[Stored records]
--- --- ---
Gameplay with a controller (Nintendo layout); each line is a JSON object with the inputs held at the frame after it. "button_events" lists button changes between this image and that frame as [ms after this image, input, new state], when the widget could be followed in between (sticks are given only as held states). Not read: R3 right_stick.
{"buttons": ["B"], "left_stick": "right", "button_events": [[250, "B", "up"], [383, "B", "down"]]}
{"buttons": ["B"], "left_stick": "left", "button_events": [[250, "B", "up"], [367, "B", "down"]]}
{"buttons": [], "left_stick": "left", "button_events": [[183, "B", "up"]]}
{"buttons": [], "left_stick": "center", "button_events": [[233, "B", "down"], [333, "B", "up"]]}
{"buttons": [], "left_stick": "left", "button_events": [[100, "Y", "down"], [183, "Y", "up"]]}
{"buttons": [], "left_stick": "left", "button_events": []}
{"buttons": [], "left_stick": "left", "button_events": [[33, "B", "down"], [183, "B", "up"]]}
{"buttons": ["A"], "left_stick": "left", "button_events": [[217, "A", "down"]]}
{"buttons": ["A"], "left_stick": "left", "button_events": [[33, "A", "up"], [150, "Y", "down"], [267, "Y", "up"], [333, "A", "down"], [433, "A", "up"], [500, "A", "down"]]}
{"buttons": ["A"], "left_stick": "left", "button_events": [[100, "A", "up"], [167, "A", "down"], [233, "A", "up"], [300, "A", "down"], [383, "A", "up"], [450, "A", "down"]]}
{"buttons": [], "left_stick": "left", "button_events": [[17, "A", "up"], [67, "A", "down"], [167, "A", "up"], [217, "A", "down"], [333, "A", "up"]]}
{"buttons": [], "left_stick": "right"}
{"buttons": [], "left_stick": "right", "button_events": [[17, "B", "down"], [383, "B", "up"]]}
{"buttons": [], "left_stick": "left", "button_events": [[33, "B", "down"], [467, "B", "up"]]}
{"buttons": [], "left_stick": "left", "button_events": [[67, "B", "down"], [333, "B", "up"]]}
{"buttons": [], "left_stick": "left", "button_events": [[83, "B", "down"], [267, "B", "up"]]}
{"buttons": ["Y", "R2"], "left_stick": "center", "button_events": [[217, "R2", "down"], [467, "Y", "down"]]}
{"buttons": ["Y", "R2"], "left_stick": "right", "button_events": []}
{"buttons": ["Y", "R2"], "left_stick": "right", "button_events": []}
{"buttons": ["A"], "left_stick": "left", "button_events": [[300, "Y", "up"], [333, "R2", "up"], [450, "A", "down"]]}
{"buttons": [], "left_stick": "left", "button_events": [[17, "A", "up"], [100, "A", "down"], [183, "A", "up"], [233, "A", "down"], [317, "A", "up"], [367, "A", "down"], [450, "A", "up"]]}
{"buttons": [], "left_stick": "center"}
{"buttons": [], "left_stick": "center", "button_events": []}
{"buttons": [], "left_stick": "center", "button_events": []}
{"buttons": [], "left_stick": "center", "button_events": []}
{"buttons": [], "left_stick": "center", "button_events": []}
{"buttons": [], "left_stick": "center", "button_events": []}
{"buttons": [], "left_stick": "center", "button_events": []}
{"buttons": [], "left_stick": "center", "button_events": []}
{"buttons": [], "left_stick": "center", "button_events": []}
--- --- ---
THE PROBLEM:
Would you transcribe all of the data, keeping each line exact?

YOUR RESPONSE:
Gameplay with a controller (Nintendo layout); each line is a JSON object with the inputs held at the frame after it. "button_events" lists button changes between this image and that frame as [ms after this image, input, new state], when the widget could be followed in between (sticks are given only as held states). Not read: R3 right_stick.
{"buttons": ["B"], "left_stick": "right", "button_events": [[250, "B", "up"], [383, "B", "down"]]}
{"buttons": ["B"], "left_stick": "left", "button_events": [[250, "B", "up"], [367, "B", "down"]]}
{"buttons": [], "left_stick": "left", "button_events": [[183, "B", "up"]]}
{"buttons": [], "left_stick": "center", "button_events": [[233, "B", "down"], [333, "B", "up"]]}
{"buttons": [], "left_stick": "left", "button_events": [[100, "Y", "down"], [183, "Y", "up"]]}
{"buttons": [], "left_stick": "left", "button_events": []}
{"buttons": [], "left_stick": "left", "button_events": [[33, "B", "down"], [183, "B", "up"]]}
{"buttons": ["A"], "left_stick": "left", "button_events": [[217, "A", "down"]]}
{"buttons": ["A"], "left_stick": "left", "button_events": [[33, "A", "up"], [150, "Y", "down"], [267, "Y", "up"], [333, "A", "down"], [433, "A", "up"], [500, "A", "down"]]}
{"buttons": ["A"], "left_stick": "left", "button_events": [[100, "A", "up"], [167, "A", "down"], [233, "A", "up"], [300, "A", "down"], [383, "A", "up"], [450, "A", "down"]]}
{"buttons": [], "left_stick": "left", "button_events": [[17, "A", "up"], [67, "A", "down"], [167, "A", "up"], [217, "A", "down"], [333, "A", "up"]]}
{"buttons": [], "left_stick": "right"}
{"buttons": [], "left_stick": "right", "button_events": [[17, "B", "down"], [383, "B", "up"]]}
{"buttons": [], "left_stick": "left", "button_events": [[33, "B", "down"], [467, "B", "up"]]}
{"buttons": [], "left_stick": "left", "button_events": [[67, "B", "down"], [333, "B", "up"]]}
{"buttons": [], "left_stick": "left", "button_events": [[83, "B", "down"], [267, "B", "up"]]}
{"buttons": ["Y", "R2"], "left_stick": "center", "button_events": [[217, "R2", "down"], [467, "Y", "down"]]}
{"buttons": ["Y", "R2"], "left_stick": "right", "button_events": []}
{"buttons": ["Y", "R2"], "left_stick": "right", "button_events": []}
{"buttons": ["A"], "left_stick": "left", "button_events": [[300, "Y", "up"], [333, "R2", "up"], [450, "A", "down"]]}
{"buttons": [], "left_stick": "left", "button_events": [[17, "A", "up"], [100, "A", "down"], [183, "A", "up"], [233, "A", "down"], [317, "A", "up"], [367, "A", "down"], [450, "A", "up"]]}
{"buttons": [], "left_stick": "center"}
{"buttons": [], "left_stick": "center", "button_events": []}
{"buttons": [], "left_stick": "center", "button_events": []}
{"buttons": [], "left_stick": "center", "button_events": []}
{"buttons": [], "left_stick": "center", "button_events": []}
{"buttons": [], "left_stick": "center", "button_events": []}
{"buttons": [], "left_stick": "center", "button_events": []}
{"buttons": [], "left_stick": "center", "button_events": []}
{"buttons": [], "left_stick": "center", "button_events": []}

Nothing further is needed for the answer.